> _Assignment_
Return every record below exactly; leave out the images.

[Human pose keypoint data]
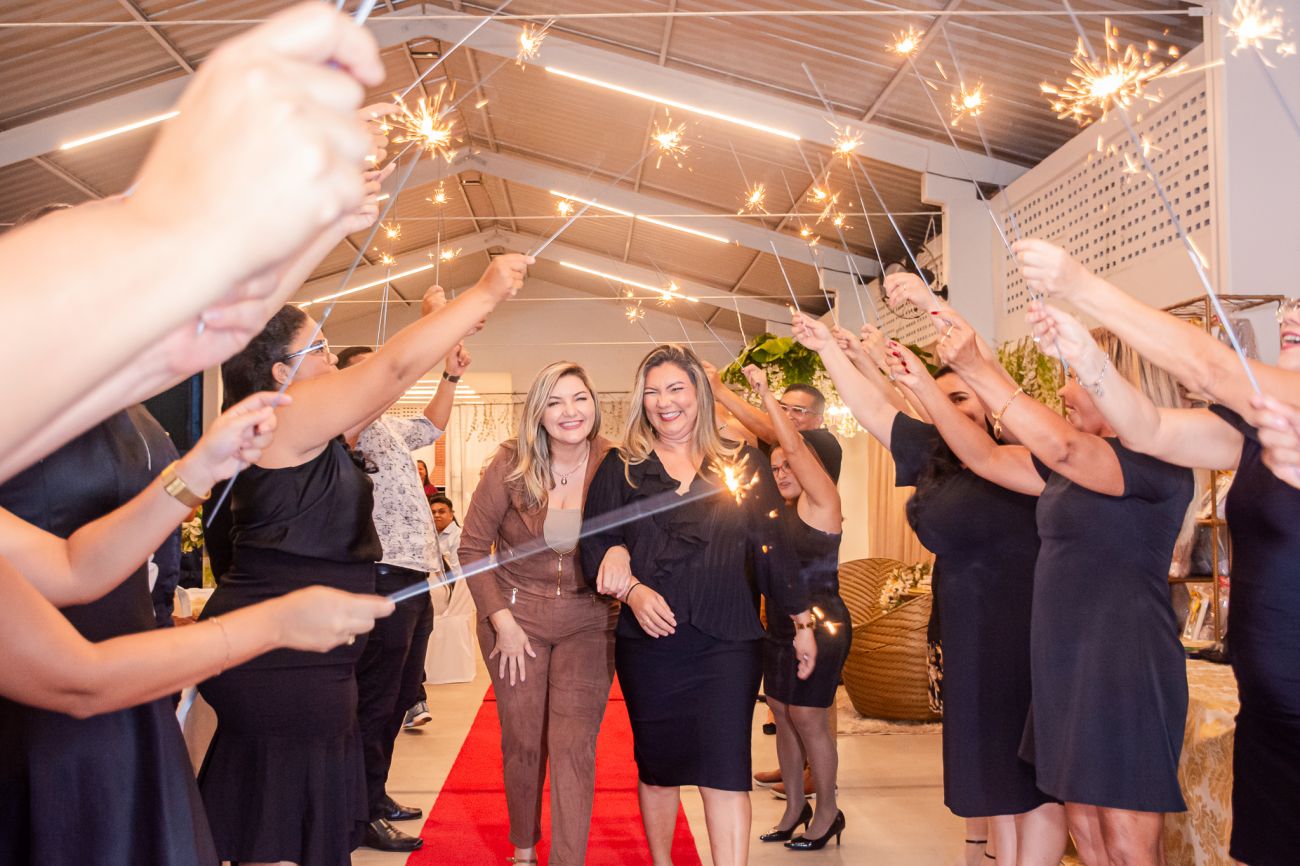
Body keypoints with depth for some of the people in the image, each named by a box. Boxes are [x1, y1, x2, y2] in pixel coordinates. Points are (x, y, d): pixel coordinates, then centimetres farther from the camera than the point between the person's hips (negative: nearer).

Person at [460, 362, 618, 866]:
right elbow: (472, 546, -3)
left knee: (574, 745, -6)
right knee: (523, 744, 11)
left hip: (589, 623, 0)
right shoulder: (512, 465, -12)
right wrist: (501, 620, -7)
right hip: (516, 617, 1)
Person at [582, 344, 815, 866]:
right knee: (657, 762, 12)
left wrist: (801, 622, 9)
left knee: (725, 764, -6)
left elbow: (774, 546, 8)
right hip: (648, 640, 1)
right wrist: (630, 589, -14)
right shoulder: (622, 467, 7)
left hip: (727, 641, -1)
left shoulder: (742, 466, 7)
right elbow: (594, 543, 3)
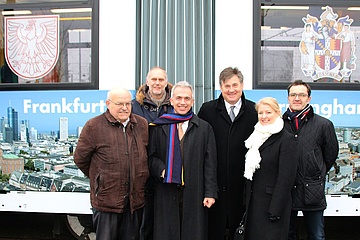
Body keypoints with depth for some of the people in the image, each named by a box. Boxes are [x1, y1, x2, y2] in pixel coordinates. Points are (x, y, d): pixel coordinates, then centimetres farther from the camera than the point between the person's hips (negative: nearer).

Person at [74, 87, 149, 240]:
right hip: (106, 200, -4)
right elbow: (80, 158, 1)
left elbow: (149, 155, 17)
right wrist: (98, 178, 8)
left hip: (135, 200, 4)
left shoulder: (142, 124, 7)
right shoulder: (94, 126, -6)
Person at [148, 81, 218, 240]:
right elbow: (151, 156, 9)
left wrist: (210, 193, -3)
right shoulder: (159, 127, 8)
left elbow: (210, 163, 3)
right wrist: (161, 170, -12)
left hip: (194, 193, 0)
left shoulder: (204, 128, 6)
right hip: (166, 193, 1)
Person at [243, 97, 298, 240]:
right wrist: (246, 203, 10)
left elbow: (286, 177, -15)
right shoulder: (256, 138, 12)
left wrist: (275, 210, -18)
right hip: (253, 203, 7)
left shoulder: (287, 140, -10)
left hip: (272, 203, -6)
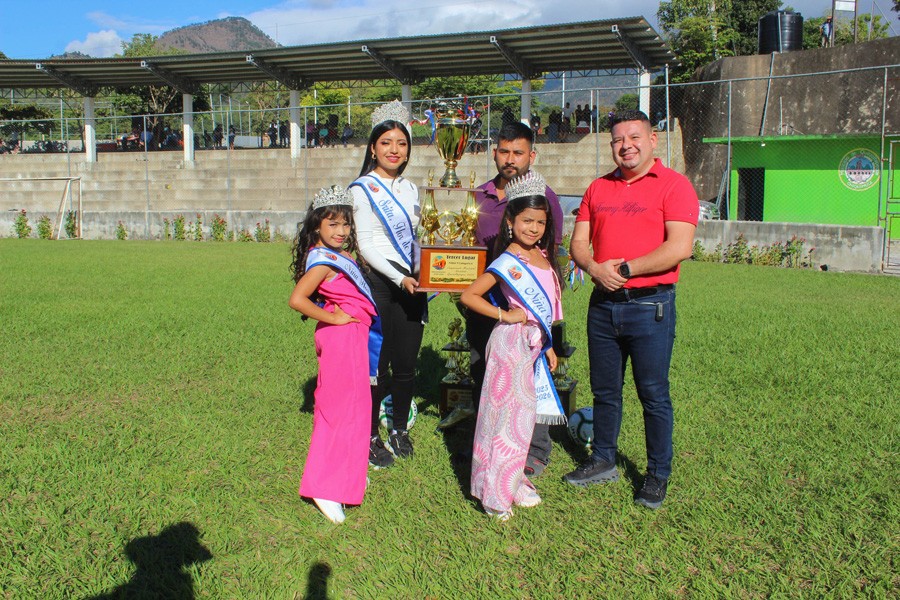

> _Completed exercise_
Body keypoints with depth for some of the people in the image, each named by a box. Boxes are [x1, y1, x2, y2] in pixel coordinates. Points are (x, y, d): pixel coordinates, then centimetres farther from the camera than the point between the person's hips (negative: nearer).

Person at [460, 362, 618, 866]:
right elbow: (472, 546, -3)
left knee: (574, 745, -6)
right knee: (523, 744, 11)
left hip: (589, 623, 0)
right shoulder: (512, 465, -12)
right wrist: (501, 620, -7)
right hip: (516, 617, 1)
Person at [582, 344, 815, 866]:
right knee: (657, 762, 12)
left wrist: (801, 622, 9)
left knee: (725, 764, -6)
left elbow: (774, 546, 8)
right hip: (648, 640, 1)
right wrist: (630, 589, -14)
right shoulder: (622, 467, 7)
left hip: (727, 641, -1)
left shoulder: (742, 466, 7)
right elbow: (594, 543, 3)
Body keypoints with depth for some of the people in the image, each named by a box. Boxes are [x1, y1, x2, y2] in pixel coordinates. Points are (x, y, d): pixel coordinates, then centimetres farther from the camera than the point between the person's hips (negative: nearer).

Person at [74, 87, 149, 240]:
right hip: (106, 200, -4)
right elbow: (80, 158, 1)
left elbow: (149, 155, 17)
right wrist: (98, 178, 8)
left hip: (135, 200, 4)
left shoulder: (142, 124, 7)
right shoulder: (94, 126, -6)
Person at [148, 81, 218, 240]:
right elbow: (151, 156, 9)
left wrist: (210, 193, -3)
right shoulder: (159, 127, 8)
left elbow: (210, 163, 3)
right wrist: (161, 170, -12)
left hip: (194, 193, 0)
left shoulder: (204, 128, 6)
right hip: (166, 193, 1)
Person at [243, 97, 298, 240]:
right wrist: (246, 203, 10)
left elbow: (286, 177, -15)
right shoulder: (256, 138, 12)
left wrist: (275, 210, -18)
right hip: (253, 203, 7)
left shoulder: (287, 140, -10)
left hip: (272, 203, -6)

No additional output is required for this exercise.